Krompiruša — じゃがいもと玉ねぎを巻く塩味のフィロパイ
Krompirušaは、じゃがいもを主役にした塩味のフィロパイです。セルビアだけに限らずバルカンの広い地域に見られる料理で、じゃがいも、玉ねぎ、塩、黒こしょうという簡潔な組み合わせを薄い生地で包みます。ここではじゃがいもを先に加熱せず、粗くおろしてそのまま巻き込みます。
生のじゃがいもを使うため、最も重要なのは厚さです。1,200gのじゃがいもを粗くおろし、200gの玉ねぎを細かく刻みます。フィロに置くときは山のように厚くせず、浅い帯状に均一に広げます。厚すぎるとフィロだけが先に色づき、中心に硬いでんぷん質が残ります。

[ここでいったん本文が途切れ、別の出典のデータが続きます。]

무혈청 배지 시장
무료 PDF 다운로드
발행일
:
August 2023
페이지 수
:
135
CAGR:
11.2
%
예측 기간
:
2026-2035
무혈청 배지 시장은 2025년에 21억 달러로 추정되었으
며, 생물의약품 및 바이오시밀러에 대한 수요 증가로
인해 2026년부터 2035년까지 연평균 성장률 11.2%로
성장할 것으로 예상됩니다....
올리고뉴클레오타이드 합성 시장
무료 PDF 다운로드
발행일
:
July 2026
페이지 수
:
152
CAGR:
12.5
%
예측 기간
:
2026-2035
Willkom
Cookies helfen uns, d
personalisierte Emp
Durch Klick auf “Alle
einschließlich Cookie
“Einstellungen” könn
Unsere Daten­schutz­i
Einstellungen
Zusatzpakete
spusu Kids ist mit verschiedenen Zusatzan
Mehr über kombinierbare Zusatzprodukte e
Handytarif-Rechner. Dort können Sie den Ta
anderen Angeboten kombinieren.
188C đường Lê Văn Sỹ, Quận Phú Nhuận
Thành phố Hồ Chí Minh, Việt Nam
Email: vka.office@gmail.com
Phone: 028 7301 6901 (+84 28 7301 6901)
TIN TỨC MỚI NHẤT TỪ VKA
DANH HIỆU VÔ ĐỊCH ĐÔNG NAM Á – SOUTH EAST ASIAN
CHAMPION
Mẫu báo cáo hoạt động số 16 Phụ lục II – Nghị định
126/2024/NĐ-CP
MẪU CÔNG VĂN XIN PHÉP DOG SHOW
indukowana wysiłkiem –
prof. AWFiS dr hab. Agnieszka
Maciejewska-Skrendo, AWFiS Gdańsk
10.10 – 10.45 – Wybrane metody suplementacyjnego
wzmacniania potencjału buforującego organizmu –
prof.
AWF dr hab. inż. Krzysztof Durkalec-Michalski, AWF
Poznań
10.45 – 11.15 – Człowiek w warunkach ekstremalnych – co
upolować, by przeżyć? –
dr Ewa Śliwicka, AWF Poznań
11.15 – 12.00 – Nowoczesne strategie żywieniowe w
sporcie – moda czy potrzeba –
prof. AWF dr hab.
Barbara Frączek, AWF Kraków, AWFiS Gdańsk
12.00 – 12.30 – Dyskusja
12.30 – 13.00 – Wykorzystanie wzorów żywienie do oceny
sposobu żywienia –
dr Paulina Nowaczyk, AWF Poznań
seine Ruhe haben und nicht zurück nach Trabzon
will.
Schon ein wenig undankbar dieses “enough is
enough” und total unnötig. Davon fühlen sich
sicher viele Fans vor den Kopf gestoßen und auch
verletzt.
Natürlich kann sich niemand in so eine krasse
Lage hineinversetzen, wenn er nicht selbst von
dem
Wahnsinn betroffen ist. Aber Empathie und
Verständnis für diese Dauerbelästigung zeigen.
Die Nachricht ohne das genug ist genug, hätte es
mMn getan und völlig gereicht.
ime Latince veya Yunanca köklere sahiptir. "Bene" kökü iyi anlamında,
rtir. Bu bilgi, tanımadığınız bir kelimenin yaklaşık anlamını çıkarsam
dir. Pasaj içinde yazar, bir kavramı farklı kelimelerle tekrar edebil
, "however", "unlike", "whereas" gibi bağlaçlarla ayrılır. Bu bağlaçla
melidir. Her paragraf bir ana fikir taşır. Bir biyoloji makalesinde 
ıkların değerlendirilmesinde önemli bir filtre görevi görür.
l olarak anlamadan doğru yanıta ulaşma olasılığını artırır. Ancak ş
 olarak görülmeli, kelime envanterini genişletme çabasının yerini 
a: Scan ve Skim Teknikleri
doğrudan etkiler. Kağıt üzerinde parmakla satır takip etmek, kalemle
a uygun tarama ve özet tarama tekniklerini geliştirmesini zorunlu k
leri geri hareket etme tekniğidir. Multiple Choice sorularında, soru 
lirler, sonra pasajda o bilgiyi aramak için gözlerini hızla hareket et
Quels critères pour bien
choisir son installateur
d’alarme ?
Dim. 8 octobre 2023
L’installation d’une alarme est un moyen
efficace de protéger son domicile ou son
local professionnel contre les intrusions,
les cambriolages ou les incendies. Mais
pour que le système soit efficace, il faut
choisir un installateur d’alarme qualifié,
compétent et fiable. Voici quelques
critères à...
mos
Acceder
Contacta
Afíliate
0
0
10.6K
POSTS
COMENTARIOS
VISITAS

塩は巻く直前に加えます。早く塩をするとじゃがいもから水が出て、フィロが蒸されて底がやわらかくなりやすいためです。ひまわり油と水の液は薄く塗り、生地を乾燥させずに巻きやすくします。
200℃で約40分焼き、フィロが濃いきつね色になっただけで止めず、ナイフがじゃがいもの層を抵抗なく通ることまで確認します。生のじゃがいも特有の硬い歯触りが残っていなければ、内部まで火が入っています。
焼き上がりを10分休ませると蒸気が抜け、底が過度に湿るのを防ぎながら切り分けられます。パイ自体には乳製品も卵も入らず、食べるときにヨーグルトや発酵乳を添えるかどうかは別の選択です。